Clinical Implications and Recommendations
Based on our findings, we recommend using the SITE score as a useful clinical tool in decision support. The neurological component appears particularly valuable and should be weighted heavily in clinical decision-making. Clinicians should recognize that while most treatment decisions align with score recommendations, some cases may appropriately deviate based on factors not captured by the scoring system. The score demonstrates particular value as a structured framework for non-spine specialists to evaluate key parameters and determine when spine surgery consultation is warranted, even though a prior work from our group showed that “non spine surgery physicians” have difficulties with SITE score grading. 10 The moderate discriminatory performance (AUC 0.70) suggests clinical utility, especially when combined with clinical judgment. The SITE score provides a standardized approach to assessing neurological status, radiological findings, and clinical severity that can help identify high-risk patients requiring urgent evaluation by spine surgeons, while providing a common terminology for interdisciplinary communication. Large-scale prospective validation studies across multiple centers are needed to better understand the score’s performance across diverse clinical settings. Such studies should ideally include standardized training for score assessment and detailed documentation of factors influencing treatment decisions beyond those included in the current SITE score. Additionally, refinement of the scoring system to include more comprehensive comorbidity assessment and updated radiological criteria may further improve its predictive accuracy. This should also consider regional variations in treatment approaches and healthcare system factors that influence surgical decision-making in spinal infections.
Conclusion
This external validation study reveals that the SITE score demonstrated acceptable predictive accuracy for surgical decision-making in patients with DNSI, with good predictive performance (AUC 0.70) and strong overall concordance with actual clinical decisions (82.1%). The neurological component proved particularly valuable in guiding treatment selection. While the score serves as a useful structured clinical decision support tool, clinicians frequently override recommendations based on factors not captured in the original scoring system.
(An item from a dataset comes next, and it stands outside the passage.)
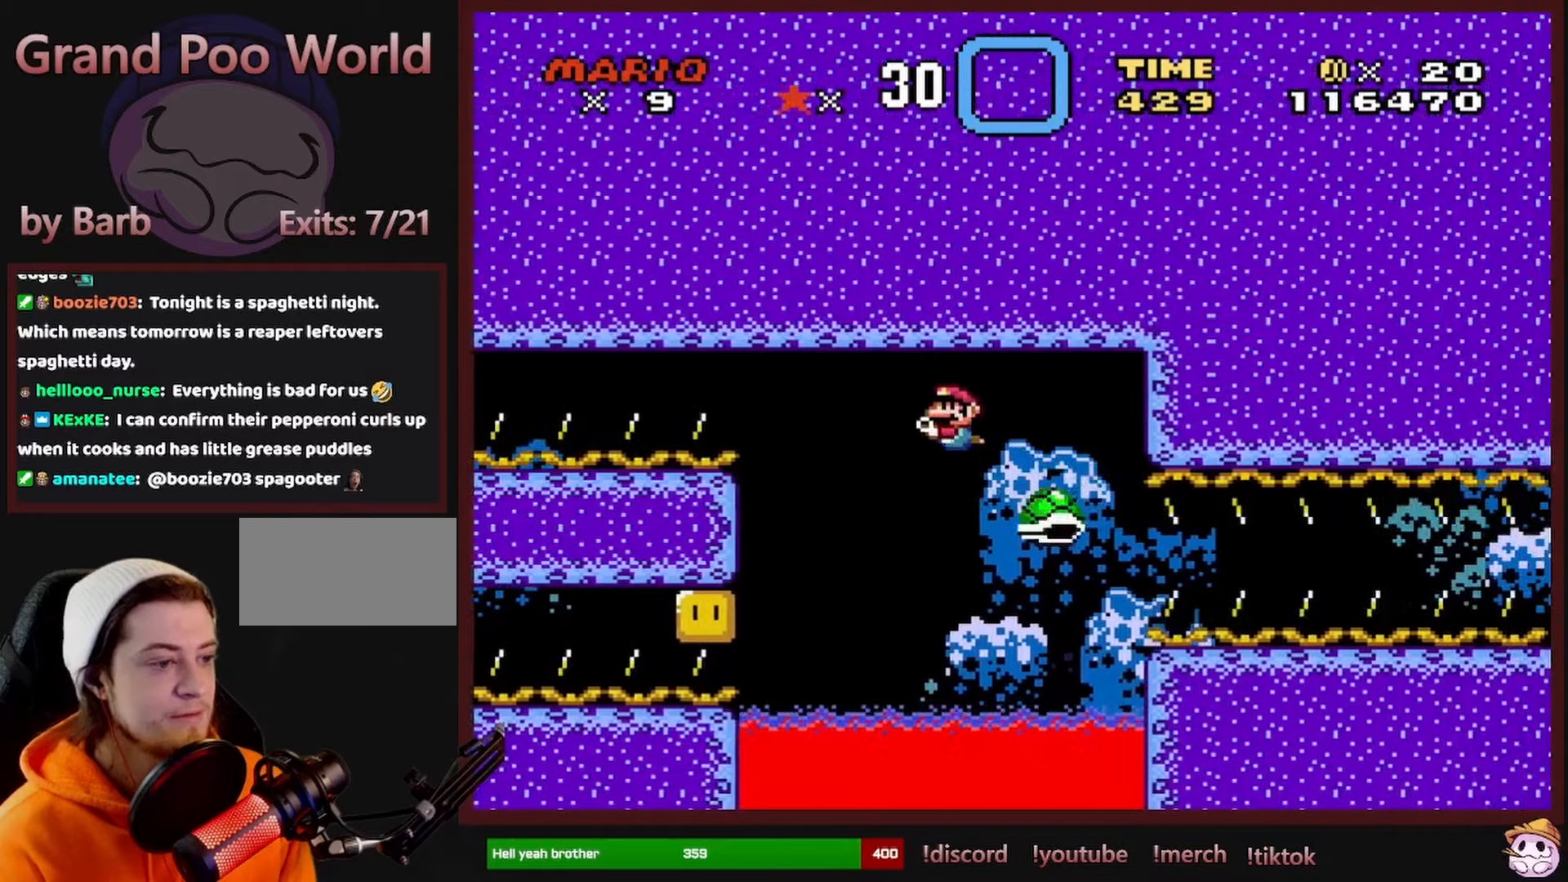
{"buttons": ["DPAD_LEFT"], "events": [[50, "B", "up"], [116, "DPAD_LEFT", "up"], [150, "B", "down"], [233, "B", "up"], [450, "DPAD_LEFT", "down"], [466, "DPAD_UP", "up"]]}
These findings support broader implementation of the SITE score while highlighting the need for future refinement to incorporate additional decision factors relevant across different healthcare settings.
Footnotes
Ethical Considerations
The institutional review board of Eastern Switzerland approved the study (BASEC ID 2023-01343) with waiver for informed consent due to the retrospective design and use of anonymized data.
Author Contributions
Each author made substantial contribution to this article. Conception and design: all authors. Acquisition of data: L.B. Statistical analysis: F.S. and M.S. Analysis and interpretation of data: L.B., F.S, M.S. Drafting the article: L.B., F.S. M.S. Reviewed submitted version of manuscript: all authors. Approved the final version of the manuscript: all authors. Administrative/technical/material support: all authors. Study supervision: F.S. and M.S.
Funding
The authors received no financial support for the research, authorship, and/or publication of this article.
Declaration of conflicting interests
The authors declared no potential conflicts of interest with respect to the research, authorship, and/or publication of this article.
Data Availability Statement
The datasets used and analyzed during the current study are available from the corresponding author on reasonable request.